Polisi Ungkap Penyebab Kematian Yai Mim: Indikasi Asfiksia, Masih Tunggu Hasil Final
CITILIVE,MALANG – Penyebab kematian tersangka kasus dugaan pelecehan seksual, Mohammad Imam Muslimin, mulai terungkap. Polisi memastikan terdapat indikasi kuat korban meninggal akibat asfiksia atau kekurangan oksigen saat masih dalam penahanan.
Kasat Reskrim Polresta Malang Kota, AKP Rakhmad Aji Prabowo, menyampaikan bahwa kesimpulan awal tersebut berdasarkan hasil analisis medis.
“Dari hasil analisis dokter, tanda-tanda menonjol untuk asfiksia,” ujarnya, Senin malam (13/4/2026).
Sempat Dinyatakan Sehat
Sebelum kejadian, kondisi Yai Mim disebut dalam keadaan baik.

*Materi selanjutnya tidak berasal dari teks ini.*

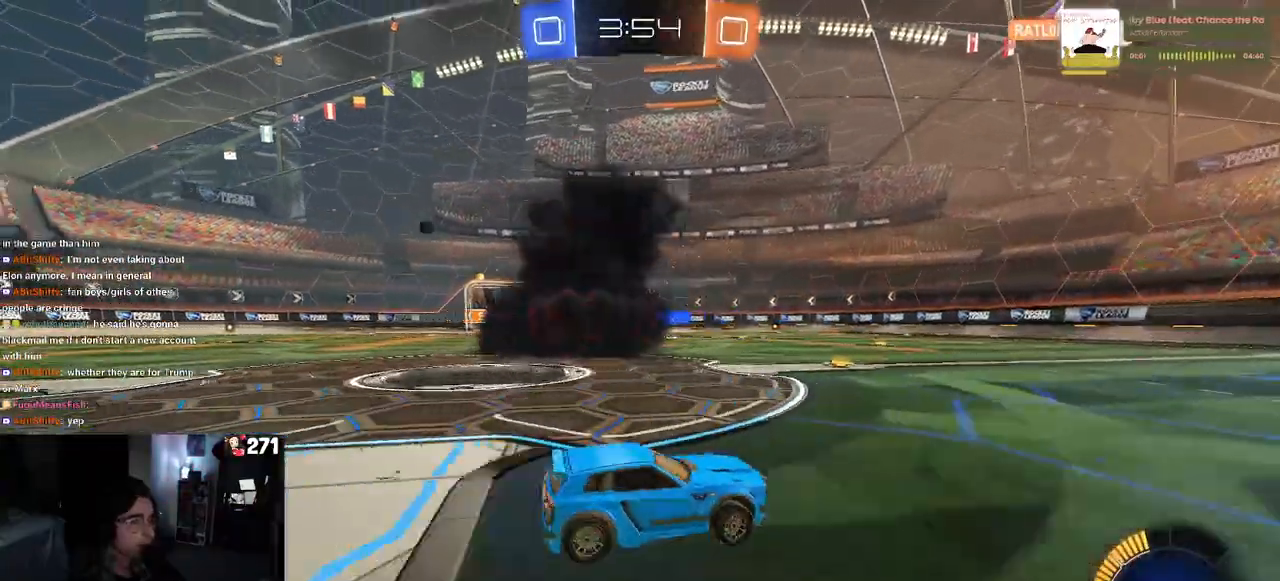
{"buttons": ["R1", "R2"], "left_stick": "right", "right_stick": "center", "events": [[100, "R1", "down"], [433, "left_stick", "center"], [483, "left_stick", "right"]]}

Hasil pemeriksaan tim dokter Polresta Malang Kota pada pukul 08.59 WIB menunjukkan tekanan darah 110/80 dengan tanda vital lain dalam kondisi normal.
Namun, beberapa jam kemudian, tepatnya sekitar pukul 13.45 WIB, kondisinya mendadak menurun.
Terjatuh Saat Menuju Ruang Pemeriksaan
Peristiwa terjadi saat Yai Mim berjalan dari ruang tahanan nomor 4 menuju ruang pemeriksaan penyidik. Ia tiba-tiba terjatuh dan tidak sadarkan diri.
Selama menjalani penahanan sejak 19 Januari 2026, Yai Mim diketahui ditempatkan seorang diri di dalam ruang tahanan.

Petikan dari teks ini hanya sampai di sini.